Statiegeld: de één vindt het handig, de ander vooral plakkerig gedoe. Waar je vroeger alleen je grote PET-flessen en bierflesjes kon inleveren, levert tegenwoordig elk blikje en flesje een paar centen op. Voor sommigen is het een irritante klus met een overvolle tas en een haperende automaat, maar voor anderen is het een kans.
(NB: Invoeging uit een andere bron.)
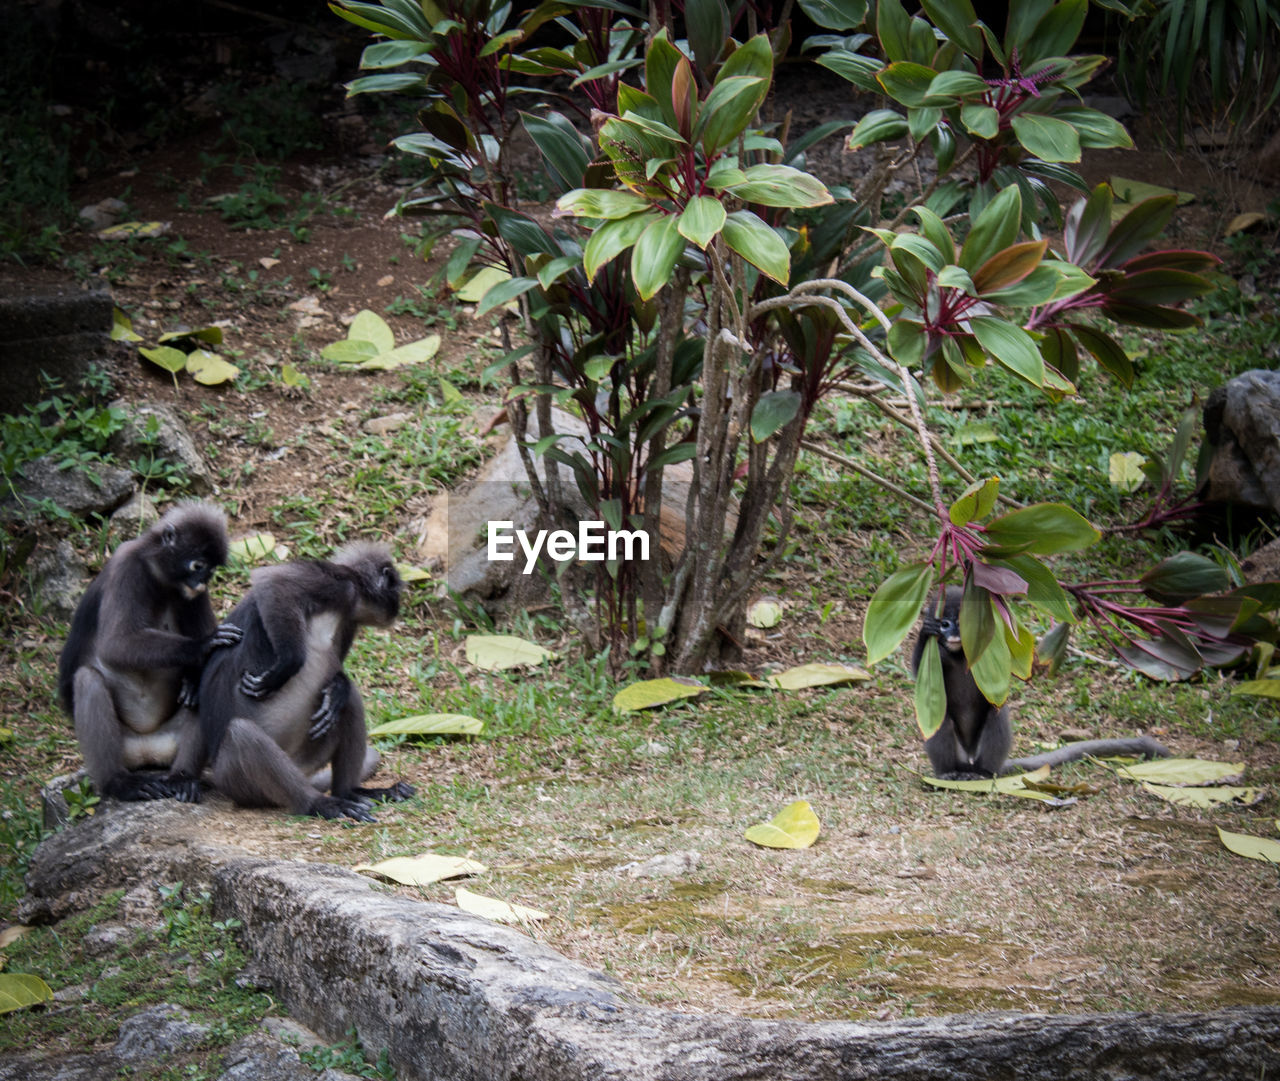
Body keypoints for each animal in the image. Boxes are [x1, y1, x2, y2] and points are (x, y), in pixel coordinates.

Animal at [58, 498, 241, 803]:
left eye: (211, 571)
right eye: (198, 565)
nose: (202, 582)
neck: (160, 579)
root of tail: (148, 749)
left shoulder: (190, 595)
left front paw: (193, 677)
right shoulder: (127, 567)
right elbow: (115, 644)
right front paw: (203, 646)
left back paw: (183, 777)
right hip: (124, 747)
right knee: (87, 679)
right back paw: (118, 783)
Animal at [911, 585, 1172, 777]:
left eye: (962, 623)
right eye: (945, 624)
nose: (954, 633)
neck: (959, 655)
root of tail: (969, 761)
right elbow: (919, 675)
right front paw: (926, 632)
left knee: (996, 713)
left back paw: (983, 773)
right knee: (938, 718)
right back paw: (947, 773)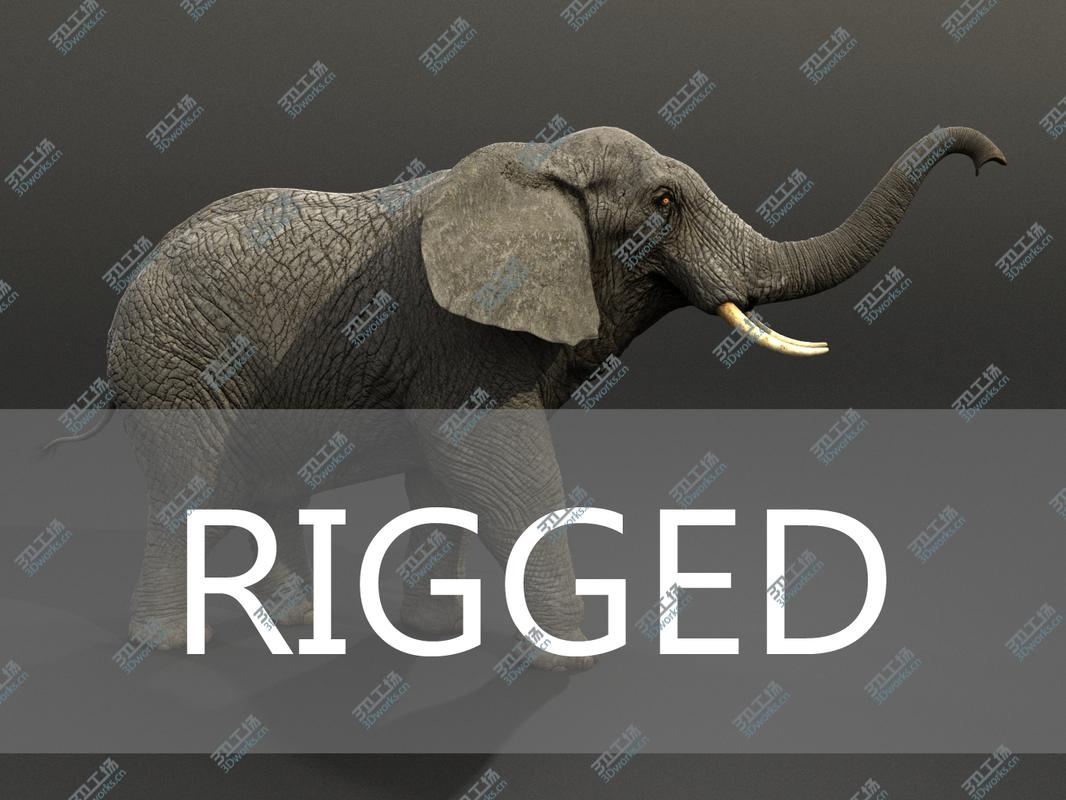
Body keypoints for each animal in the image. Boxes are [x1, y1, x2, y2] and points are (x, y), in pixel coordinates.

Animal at [48, 125, 1005, 672]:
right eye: (663, 202)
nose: (992, 158)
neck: (540, 168)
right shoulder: (453, 325)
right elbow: (493, 461)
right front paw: (577, 659)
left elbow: (441, 477)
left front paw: (434, 636)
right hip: (174, 357)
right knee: (191, 486)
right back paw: (172, 646)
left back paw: (297, 619)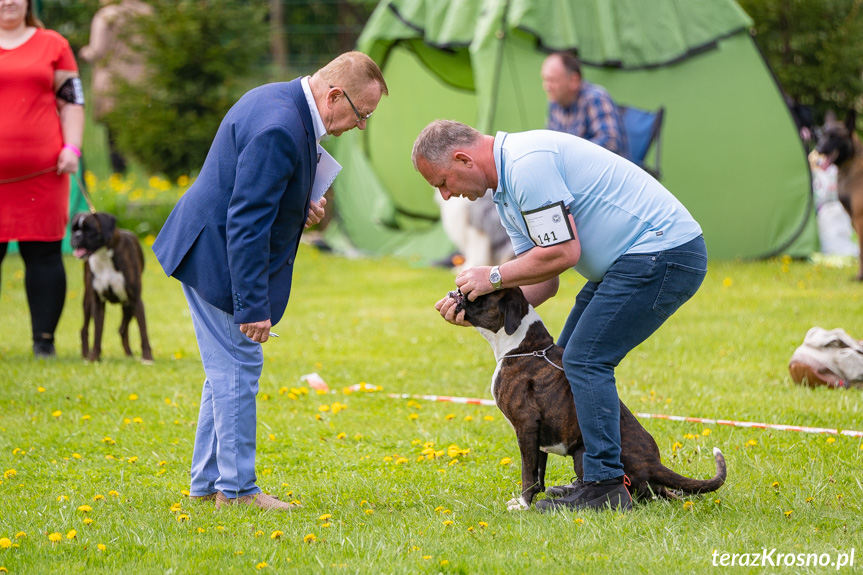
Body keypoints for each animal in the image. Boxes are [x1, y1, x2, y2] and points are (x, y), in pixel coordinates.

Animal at [71, 214, 154, 362]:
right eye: (73, 229)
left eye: (90, 229)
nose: (76, 236)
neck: (104, 255)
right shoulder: (98, 302)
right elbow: (97, 332)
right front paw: (94, 358)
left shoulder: (136, 300)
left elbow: (143, 330)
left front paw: (147, 358)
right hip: (88, 302)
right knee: (84, 329)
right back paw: (85, 354)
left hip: (128, 305)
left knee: (123, 329)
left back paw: (129, 355)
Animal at [448, 288, 724, 508]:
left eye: (476, 296)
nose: (455, 292)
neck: (524, 348)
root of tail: (652, 462)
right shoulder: (538, 437)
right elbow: (538, 473)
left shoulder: (526, 426)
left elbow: (528, 473)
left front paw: (524, 505)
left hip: (583, 453)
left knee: (637, 493)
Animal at [816, 110, 863, 282]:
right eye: (822, 135)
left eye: (834, 136)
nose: (818, 149)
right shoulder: (853, 220)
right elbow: (860, 252)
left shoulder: (859, 219)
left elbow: (861, 250)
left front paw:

Een zakcentje voor kinderen, een soort “nieuw bedelen” voor wie elke euro nodig heeft, en soms zelfs een kleine jackpot als je precies op de juiste plek kijkt. Ik besloot er eens dieper in te duiken, mét een persoonlijk tintje: een mini-interview met mijn neefje Roan, die zijn eigen avonturen als statiegeldjager deelt.
Tegenwoordig zit er op álle Nederlandse blikjes en flesjes drinken statiegeld. En alsof dat nog niet genoeg is, hebben de flesjes tegenwoordig ook een dop die er niet meer af kan. Handig voor het milieu, maar ik vind het persoonlijk vooral irritant.
Net als het verzamelen van die blikjes thuis: voor je het weet staat je aanrecht vol, gooi je alles in een tas (die je daarna beter meteen weg kunt gooien, want… plakkerig) en sta je bij een statiegeldautomaat die in 9 van de 10 gevallen een storing geeft. Ook weer omdat: plakkerig.
Maar goed, het is allemaal voor een goed doel, zwerfafval tegengaan, en daar ben ik natuurlijk helemaal voor!
Maar statiegeld is niet alleen maar kommer en kwel. Mijn broertje klom ooit op het dak van de gymzaal om onze bal terug te halen. Vanaf boven riep hij verbaasd dat er wel honderd lege bierflesjes lagen.
In die tijd kreeg je alleen statiegeld op grote PET-flessen en glazen bierflesjes. Dus wij naar huis, twee boodschappentassen gehaald en al die flesjes verzameld. Dank aan de weekendpubers die daar blijkbaar hun eigen kroeg hadden ingericht.
Hoeveel knaken we ermee verdienden weet ik niet meer, maar het was genoeg om veel snoep bij de lokale snackbar te halen, en onze moeder zich maar afvragen waarom wij die aten ons avondeten niet op kregen.
Voor een zwerver lijkt het me een stuk makkelijker om in een vuilnisbak te kijken of daar nog statiegeldflesjes in liggen, dan om mensen op straat om geld te moeten vragen. En voor kinderen die weinig of geen zakgeld krijgen, is het natuurlijk een ideale manier om toch wat extra’s te verdienen. Genoeg voor een zak snoep, een frietje bij de snackbar of misschien zelfs dat ene leuke topje bij de Primark.
Ik weet dat mijn neefje een tijdlang fanatiek op statiegeldjacht ging, en ook mijn twee jongsten hebben er wel eens hun best voor gedaan. Zolang het een beetje veilig en hygiënisch bleef, vond ik het alleen maar prachtig. Ze verdienden een extra zakcentje én ruimden ondertussen ook nog eens het zwerfvuil op. Win-win, als je het mij vraagt.
Toen ik op het idee voor dit artikel kwam, leek het me leuk om een kort interview te doen met de bovengenoemde jongelui. Waarom gingen zij eigenlijk op jacht naar statiegeld? Wat levert het nou écht op? En misschien wel de belangrijkste vraag: is al dat geld linea recta naar snoep gegaan, of hebben ze er ook nog iets nuttigs van aangeschaft?
Statiegeld is allang niet meer alleen dat irritante plakkerige flesje in je tas. Het is een kleine jackpot die overal op straat voor het oprapen ligt. Voor de één een broodnodig zakcentje, voor de ander een sport of zelfs een creatieve spaarmethode.
Of je er nou sneakers, snoep of een mooi horloge van haalt, het blijft een win-win: jij wat extra’s in je portemonnee, en de wereld een stukje schoner. En zeg nou zelf: wie wil er nou geen moderne schatzoeker zijn, gewapend met een rugzak vol blikjes?